WHAT THE TASK REQUIRES: All of the data is to be set down again without alteration.

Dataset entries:
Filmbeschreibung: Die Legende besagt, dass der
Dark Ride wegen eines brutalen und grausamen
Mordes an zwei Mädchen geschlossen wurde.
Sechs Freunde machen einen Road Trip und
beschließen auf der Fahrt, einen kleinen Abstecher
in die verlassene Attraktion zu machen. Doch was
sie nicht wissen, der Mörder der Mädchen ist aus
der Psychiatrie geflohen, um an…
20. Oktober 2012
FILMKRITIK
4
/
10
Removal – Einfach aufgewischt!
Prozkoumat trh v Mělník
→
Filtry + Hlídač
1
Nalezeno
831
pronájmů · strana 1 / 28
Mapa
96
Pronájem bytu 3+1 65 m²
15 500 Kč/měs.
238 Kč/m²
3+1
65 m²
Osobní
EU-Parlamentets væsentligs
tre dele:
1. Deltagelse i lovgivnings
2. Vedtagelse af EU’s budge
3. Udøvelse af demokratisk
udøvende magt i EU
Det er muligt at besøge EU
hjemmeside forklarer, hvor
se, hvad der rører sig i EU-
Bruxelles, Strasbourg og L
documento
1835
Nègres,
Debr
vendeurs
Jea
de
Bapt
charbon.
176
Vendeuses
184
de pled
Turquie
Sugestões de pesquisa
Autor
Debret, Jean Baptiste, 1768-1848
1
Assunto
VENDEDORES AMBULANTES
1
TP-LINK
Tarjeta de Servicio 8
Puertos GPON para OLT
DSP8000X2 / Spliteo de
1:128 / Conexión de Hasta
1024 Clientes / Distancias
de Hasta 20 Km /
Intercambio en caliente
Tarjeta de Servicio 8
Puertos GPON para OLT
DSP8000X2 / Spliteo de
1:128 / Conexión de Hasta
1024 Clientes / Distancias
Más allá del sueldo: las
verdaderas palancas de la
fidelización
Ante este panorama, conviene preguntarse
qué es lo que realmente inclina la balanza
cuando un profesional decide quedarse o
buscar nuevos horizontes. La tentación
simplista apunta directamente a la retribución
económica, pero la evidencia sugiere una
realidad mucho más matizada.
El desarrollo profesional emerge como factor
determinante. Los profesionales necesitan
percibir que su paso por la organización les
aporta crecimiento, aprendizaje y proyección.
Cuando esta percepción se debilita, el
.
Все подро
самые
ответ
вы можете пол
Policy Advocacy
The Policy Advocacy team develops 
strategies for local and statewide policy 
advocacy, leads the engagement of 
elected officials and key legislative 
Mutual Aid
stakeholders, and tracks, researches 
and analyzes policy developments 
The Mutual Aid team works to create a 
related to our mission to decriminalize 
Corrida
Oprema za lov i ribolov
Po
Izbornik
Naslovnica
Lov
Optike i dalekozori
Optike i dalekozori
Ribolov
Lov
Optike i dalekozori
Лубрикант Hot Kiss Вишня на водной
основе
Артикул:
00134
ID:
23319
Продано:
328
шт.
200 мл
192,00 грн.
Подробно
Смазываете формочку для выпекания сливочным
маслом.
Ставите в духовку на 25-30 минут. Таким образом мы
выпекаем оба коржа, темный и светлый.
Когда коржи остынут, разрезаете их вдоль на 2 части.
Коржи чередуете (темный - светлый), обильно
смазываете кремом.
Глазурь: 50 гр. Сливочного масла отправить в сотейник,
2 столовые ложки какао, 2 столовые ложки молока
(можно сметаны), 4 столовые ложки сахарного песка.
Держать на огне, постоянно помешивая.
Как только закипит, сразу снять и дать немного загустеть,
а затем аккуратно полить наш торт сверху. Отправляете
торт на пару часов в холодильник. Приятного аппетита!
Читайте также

OUTPUT:
Filmbeschreibung: Die Legende besagt, dass der
Dark Ride wegen eines brutalen und grausamen
Mordes an zwei Mädchen geschlossen wurde.
Sechs Freunde machen einen Road Trip und
beschließen auf der Fahrt, einen kleinen Abstecher
in die verlassene Attraktion zu machen. Doch was
sie nicht wissen, der Mörder der Mädchen ist aus
der Psychiatrie geflohen, um an…
20. Oktober 2012
FILMKRITIK
4
/
10
Removal – Einfach aufgewischt!
Prozkoumat trh v Mělník
→
Filtry + Hlídač
1
Nalezeno
831
pronájmů · strana 1 / 28
Mapa
96
Pronájem bytu 3+1 65 m²
15 500 Kč/měs.
238 Kč/m²
3+1
65 m²
Osobní
EU-Parlamentets væsentligs
tre dele:
1. Deltagelse i lovgivnings
2. Vedtagelse af EU’s budge
3. Udøvelse af demokratisk
udøvende magt i EU
Det er muligt at besøge EU
hjemmeside forklarer, hvor
se, hvad der rører sig i EU-
Bruxelles, Strasbourg og L
documento
1835
Nègres,
Debr
vendeurs
Jea
de
Bapt
charbon.
176
Vendeuses
184
de pled
Turquie
Sugestões de pesquisa
Autor
Debret, Jean Baptiste, 1768-1848
1
Assunto
VENDEDORES AMBULANTES
1
TP-LINK
Tarjeta de Servicio 8
Puertos GPON para OLT
DSP8000X2 / Spliteo de
1:128 / Conexión de Hasta
1024 Clientes / Distancias
de Hasta 20 Km /
Intercambio en caliente
Tarjeta de Servicio 8
Puertos GPON para OLT
DSP8000X2 / Spliteo de
1:128 / Conexión de Hasta
1024 Clientes / Distancias
Más allá del sueldo: las
verdaderas palancas de la
fidelización
Ante este panorama, conviene preguntarse
qué es lo que realmente inclina la balanza
cuando un profesional decide quedarse o
buscar nuevos horizontes. La tentación
simplista apunta directamente a la retribución
económica, pero la evidencia sugiere una
realidad mucho más matizada.
El desarrollo profesional emerge como factor
determinante. Los profesionales necesitan
percibir que su paso por la organización les
aporta crecimiento, aprendizaje y proyección.
Cuando esta percepción se debilita, el
.
Все подро
самые
ответ
вы можете пол
Policy Advocacy
The Policy Advocacy team develops 
strategies for local and statewide policy 
advocacy, leads the engagement of 
elected officials and key legislative 
Mutual Aid
stakeholders, and tracks, researches 
and analyzes policy developments 
The Mutual Aid team works to create a 
related to our mission to decriminalize 
Corrida
Oprema za lov i ribolov
Po
Izbornik
Naslovnica
Lov
Optike i dalekozori
Optike i dalekozori
Ribolov
Lov
Optike i dalekozori
Лубрикант Hot Kiss Вишня на водной
основе
Артикул:
00134
ID:
23319
Продано:
328
шт.
200 мл
192,00 грн.
Подробно
Смазываете формочку для выпекания сливочным
маслом.
Ставите в духовку на 25-30 минут. Таким образом мы
выпекаем оба коржа, темный и светлый.
Когда коржи остынут, разрезаете их вдоль на 2 части.
Коржи чередуете (темный - светлый), обильно
смазываете кремом.
Глазурь: 50 гр. Сливочного масла отправить в сотейник,
2 столовые ложки какао, 2 столовые ложки молока
(можно сметаны), 4 столовые ложки сахарного песка.
Держать на огне, постоянно помешивая.
Как только закипит, сразу снять и дать немного загустеть,
а затем аккуратно полить наш торт сверху. Отправляете
торт на пару часов в холодильник. Приятного аппетита!
Читайте также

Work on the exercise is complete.